_PAGE EXTRACT_
____

The communication skill targeted is the retelling of a story in using full sentences and words in a temporal order (e.g., first, next, then, finally). This ability enables Aiden to possess comprehension skills through the ability to understand events verbally and tie concepts together. The edTPA model suggests that the learner should be able to utilize communication skills to gain entry to instruction and demonstrate learning in the language of the discipline, which, in this example, is reading (Stanford Center for Assessment, Learning, and Equity [SCALE], 2013). Retelling helps in understanding because it involves Aiden to be able to process information in a receptive (listening or reading) and expressive (speaking) manner.
b. How the Focus Learner Uses the Communication Skill
This form of expressive communication skill will be practiced orally through Aiden summarizing stories during guided reading and small-group instruction. Upon listening or reading a brief story, he will fill in a graphic organizer of a story map with the identification of characters, setting, and significant events. Aiden will then retell the story to one of his peers or teachers using sentence starters or transition words. This exercise will enable me to test his comprehension of story structure, as well as his verbal communication skills in terms of sequence and detail. The use of sequence words and the use of complete sentences during the group discussion will indicate the development of Aiden in terms of his comprehension and growing expressive confidence.
c. Expressive and/or Receptive Communication Demands
Aiden will have to deal with a few expressive and receptive communication requirements in a bid to showcase the target skill.
· Demands Vocabulary Academic words such as character, setting, main idea, problem, solution, and sequence words (first, next, then, last).
· Syntax Requirement: The requirements are to build complete sentences with the use of temporal conjunctions to show an order.
· Social Use of Communication: Listening: to be attentive by listening, taking conversational turns, retelling and responding to peers.

____

_INFORMATION PROVIDED_
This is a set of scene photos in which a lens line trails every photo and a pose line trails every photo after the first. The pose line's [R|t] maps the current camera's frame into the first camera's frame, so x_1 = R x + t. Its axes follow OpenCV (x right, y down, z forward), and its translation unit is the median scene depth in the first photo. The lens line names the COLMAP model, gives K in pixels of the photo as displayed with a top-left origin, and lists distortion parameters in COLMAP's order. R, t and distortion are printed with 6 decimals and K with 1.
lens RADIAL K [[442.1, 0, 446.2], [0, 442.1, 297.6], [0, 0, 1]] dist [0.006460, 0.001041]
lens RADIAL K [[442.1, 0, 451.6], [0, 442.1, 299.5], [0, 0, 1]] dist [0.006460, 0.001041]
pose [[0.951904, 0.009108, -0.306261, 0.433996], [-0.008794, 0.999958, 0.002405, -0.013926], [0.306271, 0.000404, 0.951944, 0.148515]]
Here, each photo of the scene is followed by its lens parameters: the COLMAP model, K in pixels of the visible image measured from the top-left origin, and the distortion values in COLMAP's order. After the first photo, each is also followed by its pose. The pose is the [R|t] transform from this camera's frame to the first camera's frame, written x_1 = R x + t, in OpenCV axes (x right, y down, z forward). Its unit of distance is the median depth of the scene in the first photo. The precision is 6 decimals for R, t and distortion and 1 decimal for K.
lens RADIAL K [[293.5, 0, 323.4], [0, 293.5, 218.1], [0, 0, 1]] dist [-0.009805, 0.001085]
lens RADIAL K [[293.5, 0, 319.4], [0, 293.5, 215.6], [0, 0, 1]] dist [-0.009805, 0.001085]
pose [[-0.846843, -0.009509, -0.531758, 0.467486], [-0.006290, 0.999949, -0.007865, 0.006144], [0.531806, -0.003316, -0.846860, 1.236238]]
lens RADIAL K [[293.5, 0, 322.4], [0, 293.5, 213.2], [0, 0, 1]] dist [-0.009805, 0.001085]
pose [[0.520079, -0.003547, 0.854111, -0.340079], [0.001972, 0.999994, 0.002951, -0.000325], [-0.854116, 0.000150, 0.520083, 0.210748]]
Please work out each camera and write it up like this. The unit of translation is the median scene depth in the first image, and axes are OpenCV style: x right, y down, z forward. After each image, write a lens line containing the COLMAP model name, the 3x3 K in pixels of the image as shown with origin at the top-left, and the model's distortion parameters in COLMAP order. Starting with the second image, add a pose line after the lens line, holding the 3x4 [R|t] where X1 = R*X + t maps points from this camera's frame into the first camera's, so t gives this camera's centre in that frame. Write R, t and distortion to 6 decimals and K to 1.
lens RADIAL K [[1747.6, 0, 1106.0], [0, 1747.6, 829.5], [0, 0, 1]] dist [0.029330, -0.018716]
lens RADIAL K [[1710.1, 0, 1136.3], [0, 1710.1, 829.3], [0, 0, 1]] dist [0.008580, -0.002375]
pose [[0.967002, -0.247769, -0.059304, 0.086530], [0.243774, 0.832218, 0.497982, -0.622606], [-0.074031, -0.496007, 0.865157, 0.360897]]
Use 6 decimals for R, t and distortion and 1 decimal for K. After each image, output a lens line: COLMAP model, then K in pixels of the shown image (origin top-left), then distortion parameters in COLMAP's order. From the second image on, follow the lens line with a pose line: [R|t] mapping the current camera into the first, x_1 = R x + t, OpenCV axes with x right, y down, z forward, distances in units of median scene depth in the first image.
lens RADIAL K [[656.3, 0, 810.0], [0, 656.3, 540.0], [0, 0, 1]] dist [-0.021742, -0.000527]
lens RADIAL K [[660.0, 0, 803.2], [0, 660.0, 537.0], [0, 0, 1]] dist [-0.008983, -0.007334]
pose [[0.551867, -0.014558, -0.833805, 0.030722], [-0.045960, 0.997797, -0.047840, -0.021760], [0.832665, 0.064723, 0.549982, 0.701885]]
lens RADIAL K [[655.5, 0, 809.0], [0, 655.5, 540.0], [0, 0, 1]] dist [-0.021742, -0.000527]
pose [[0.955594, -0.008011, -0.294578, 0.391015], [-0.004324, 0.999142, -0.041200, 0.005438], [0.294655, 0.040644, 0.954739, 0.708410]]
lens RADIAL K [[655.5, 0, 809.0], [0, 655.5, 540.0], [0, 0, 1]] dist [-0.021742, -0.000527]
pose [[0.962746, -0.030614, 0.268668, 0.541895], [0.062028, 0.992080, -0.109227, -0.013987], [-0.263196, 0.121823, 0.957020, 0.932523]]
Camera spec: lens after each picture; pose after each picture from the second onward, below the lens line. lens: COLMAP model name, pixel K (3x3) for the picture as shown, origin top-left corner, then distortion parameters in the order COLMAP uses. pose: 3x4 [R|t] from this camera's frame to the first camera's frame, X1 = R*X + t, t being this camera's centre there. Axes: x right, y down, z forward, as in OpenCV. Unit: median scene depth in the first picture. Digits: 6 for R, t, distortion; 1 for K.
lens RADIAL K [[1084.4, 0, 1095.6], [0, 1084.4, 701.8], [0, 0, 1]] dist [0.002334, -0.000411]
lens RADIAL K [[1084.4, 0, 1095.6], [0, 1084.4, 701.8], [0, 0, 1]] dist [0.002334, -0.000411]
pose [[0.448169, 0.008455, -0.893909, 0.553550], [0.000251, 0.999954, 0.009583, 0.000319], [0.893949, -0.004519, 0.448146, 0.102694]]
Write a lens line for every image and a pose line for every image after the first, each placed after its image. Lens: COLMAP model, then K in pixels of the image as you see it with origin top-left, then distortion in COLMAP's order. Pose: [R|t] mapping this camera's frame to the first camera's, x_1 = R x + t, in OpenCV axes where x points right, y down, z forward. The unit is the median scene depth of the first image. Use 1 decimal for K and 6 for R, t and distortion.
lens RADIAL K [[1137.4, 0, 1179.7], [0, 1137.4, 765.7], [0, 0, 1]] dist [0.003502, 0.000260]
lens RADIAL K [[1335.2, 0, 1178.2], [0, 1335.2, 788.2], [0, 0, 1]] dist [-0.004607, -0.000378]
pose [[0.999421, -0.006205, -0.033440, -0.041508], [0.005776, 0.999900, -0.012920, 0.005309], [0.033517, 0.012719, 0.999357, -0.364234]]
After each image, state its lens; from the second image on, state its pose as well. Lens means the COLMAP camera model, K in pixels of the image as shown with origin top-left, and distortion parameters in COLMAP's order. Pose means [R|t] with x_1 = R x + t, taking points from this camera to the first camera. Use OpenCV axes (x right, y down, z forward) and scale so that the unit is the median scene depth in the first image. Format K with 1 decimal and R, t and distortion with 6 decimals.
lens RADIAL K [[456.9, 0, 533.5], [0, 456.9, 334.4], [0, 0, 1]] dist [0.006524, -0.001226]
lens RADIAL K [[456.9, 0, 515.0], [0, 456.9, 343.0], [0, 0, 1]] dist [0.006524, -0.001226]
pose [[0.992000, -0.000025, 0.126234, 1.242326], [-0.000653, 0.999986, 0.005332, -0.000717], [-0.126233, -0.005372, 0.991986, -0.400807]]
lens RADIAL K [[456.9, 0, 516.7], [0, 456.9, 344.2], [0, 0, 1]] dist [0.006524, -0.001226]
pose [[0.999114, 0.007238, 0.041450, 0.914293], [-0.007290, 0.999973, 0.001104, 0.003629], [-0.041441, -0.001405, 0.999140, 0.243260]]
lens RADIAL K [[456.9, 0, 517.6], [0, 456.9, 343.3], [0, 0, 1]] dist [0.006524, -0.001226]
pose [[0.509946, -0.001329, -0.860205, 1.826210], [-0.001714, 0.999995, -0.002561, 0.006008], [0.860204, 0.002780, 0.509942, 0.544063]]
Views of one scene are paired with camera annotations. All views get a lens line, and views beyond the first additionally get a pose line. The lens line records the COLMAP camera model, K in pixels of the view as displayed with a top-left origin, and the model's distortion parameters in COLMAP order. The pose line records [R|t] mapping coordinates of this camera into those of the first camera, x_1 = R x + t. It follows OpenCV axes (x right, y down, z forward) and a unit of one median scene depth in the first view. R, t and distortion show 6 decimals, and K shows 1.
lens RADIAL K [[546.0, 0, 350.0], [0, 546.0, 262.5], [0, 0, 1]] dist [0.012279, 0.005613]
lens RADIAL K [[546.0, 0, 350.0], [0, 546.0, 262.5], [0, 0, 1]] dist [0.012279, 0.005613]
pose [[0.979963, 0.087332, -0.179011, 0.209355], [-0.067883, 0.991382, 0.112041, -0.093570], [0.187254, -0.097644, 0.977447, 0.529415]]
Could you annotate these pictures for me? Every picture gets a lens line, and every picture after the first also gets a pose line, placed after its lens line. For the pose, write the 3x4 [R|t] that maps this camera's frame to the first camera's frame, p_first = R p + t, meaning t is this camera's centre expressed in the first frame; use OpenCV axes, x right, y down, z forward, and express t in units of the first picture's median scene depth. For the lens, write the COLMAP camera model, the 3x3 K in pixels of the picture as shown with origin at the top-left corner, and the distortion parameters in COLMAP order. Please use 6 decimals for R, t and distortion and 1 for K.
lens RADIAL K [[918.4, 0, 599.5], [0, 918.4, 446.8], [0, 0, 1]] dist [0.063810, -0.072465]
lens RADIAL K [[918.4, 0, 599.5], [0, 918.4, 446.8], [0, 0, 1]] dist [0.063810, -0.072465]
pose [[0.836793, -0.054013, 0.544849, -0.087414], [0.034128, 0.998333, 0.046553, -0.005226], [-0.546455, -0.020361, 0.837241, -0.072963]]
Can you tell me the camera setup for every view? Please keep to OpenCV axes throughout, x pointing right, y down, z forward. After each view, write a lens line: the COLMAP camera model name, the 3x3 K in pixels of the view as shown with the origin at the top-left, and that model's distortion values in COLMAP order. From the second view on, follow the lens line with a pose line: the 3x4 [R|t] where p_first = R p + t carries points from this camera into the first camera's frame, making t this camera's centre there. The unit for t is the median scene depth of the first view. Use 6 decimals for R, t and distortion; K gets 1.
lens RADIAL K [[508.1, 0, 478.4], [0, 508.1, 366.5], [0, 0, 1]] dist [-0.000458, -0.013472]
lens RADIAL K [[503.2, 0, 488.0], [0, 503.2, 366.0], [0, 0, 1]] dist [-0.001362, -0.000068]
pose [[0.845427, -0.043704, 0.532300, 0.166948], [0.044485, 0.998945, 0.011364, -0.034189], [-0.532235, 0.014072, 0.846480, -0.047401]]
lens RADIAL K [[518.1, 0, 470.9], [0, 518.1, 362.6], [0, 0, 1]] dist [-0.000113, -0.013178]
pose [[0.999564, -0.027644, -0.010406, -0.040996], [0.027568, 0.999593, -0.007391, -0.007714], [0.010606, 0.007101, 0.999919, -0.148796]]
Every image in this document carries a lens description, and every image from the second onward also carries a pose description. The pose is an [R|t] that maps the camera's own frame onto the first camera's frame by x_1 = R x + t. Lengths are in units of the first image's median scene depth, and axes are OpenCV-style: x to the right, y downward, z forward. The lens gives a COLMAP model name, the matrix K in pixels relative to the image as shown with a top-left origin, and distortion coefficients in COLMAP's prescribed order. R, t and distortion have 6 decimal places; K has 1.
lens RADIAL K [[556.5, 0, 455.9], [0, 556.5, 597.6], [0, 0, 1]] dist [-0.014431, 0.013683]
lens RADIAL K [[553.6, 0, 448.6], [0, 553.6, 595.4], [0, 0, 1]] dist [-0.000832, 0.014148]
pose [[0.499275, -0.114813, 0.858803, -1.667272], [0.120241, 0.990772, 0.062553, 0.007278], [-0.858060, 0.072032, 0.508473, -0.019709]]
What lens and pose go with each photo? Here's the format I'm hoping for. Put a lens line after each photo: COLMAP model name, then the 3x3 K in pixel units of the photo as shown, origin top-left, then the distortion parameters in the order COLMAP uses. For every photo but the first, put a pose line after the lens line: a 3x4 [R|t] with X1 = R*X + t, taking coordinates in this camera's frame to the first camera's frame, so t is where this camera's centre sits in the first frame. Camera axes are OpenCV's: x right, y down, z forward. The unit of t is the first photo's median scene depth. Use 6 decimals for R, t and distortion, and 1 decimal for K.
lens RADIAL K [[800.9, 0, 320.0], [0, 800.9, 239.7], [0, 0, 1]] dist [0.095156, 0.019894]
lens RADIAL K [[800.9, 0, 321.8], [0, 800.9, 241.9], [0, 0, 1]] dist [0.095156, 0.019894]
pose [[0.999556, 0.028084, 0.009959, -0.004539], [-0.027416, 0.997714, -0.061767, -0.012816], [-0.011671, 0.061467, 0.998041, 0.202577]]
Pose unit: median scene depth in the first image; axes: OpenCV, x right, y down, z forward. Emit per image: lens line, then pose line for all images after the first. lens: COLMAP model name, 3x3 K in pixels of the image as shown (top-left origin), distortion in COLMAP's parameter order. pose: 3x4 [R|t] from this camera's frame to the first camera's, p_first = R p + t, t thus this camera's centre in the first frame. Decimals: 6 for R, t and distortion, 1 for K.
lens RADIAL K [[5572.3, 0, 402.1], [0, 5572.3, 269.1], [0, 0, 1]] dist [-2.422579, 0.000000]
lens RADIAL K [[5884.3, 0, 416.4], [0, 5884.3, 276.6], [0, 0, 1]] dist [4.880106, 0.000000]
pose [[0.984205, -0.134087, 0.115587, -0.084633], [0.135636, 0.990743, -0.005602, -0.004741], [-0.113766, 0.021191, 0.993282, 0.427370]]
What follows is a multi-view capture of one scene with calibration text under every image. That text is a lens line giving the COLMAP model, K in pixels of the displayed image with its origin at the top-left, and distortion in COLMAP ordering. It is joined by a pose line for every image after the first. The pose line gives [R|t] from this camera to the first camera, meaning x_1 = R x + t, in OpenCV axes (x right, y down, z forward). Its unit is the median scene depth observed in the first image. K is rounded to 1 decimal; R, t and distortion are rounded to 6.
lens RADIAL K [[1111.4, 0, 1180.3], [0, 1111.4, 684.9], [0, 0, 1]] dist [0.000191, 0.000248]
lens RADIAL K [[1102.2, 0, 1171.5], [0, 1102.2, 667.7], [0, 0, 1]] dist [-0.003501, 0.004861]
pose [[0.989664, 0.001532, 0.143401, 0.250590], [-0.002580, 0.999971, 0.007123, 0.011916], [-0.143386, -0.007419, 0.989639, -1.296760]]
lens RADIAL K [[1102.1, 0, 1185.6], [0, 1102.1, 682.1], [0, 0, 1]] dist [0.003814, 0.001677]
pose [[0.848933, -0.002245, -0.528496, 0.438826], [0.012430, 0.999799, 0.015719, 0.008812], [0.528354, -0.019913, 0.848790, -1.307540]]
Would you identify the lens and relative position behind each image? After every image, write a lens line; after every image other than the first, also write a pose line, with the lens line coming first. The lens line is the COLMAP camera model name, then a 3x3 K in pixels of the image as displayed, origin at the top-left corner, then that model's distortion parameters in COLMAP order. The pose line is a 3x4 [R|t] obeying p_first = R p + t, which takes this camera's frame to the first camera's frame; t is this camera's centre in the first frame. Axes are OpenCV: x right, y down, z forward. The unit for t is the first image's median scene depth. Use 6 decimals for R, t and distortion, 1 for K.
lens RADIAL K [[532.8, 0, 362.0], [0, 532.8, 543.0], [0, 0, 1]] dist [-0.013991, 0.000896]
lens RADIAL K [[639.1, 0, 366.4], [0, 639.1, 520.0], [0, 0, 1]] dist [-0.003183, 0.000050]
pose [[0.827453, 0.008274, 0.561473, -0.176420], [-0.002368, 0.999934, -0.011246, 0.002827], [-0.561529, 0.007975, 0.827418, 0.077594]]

____

_WORK REQUIRED_
Reproduce the part of the text about Aiden's communication skill starting at "The communication skill targeted" and ending at "expressive (speaking) manner.". The records are separate material and have no connection to the text about Aiden's communication skill.

_RESULT OF THE TASK_
The communication skill targeted is the retelling of a story in using full sentences and words in a temporal order (e.g., first, next, then, finally). This ability enables Aiden to possess comprehension skills through the ability to understand events verbally and tie concepts together. The edTPA model suggests that the learner should be able to utilize communication skills to gain entry to instruction and demonstrate learning in the language of the discipline, which, in this example, is reading (Stanford Center for Assessment, Learning, and Equity [SCALE], 2013). Retelling helps in understanding because it involves Aiden to be able to process information in a receptive (listening or reading) and expressive (speaking) manner.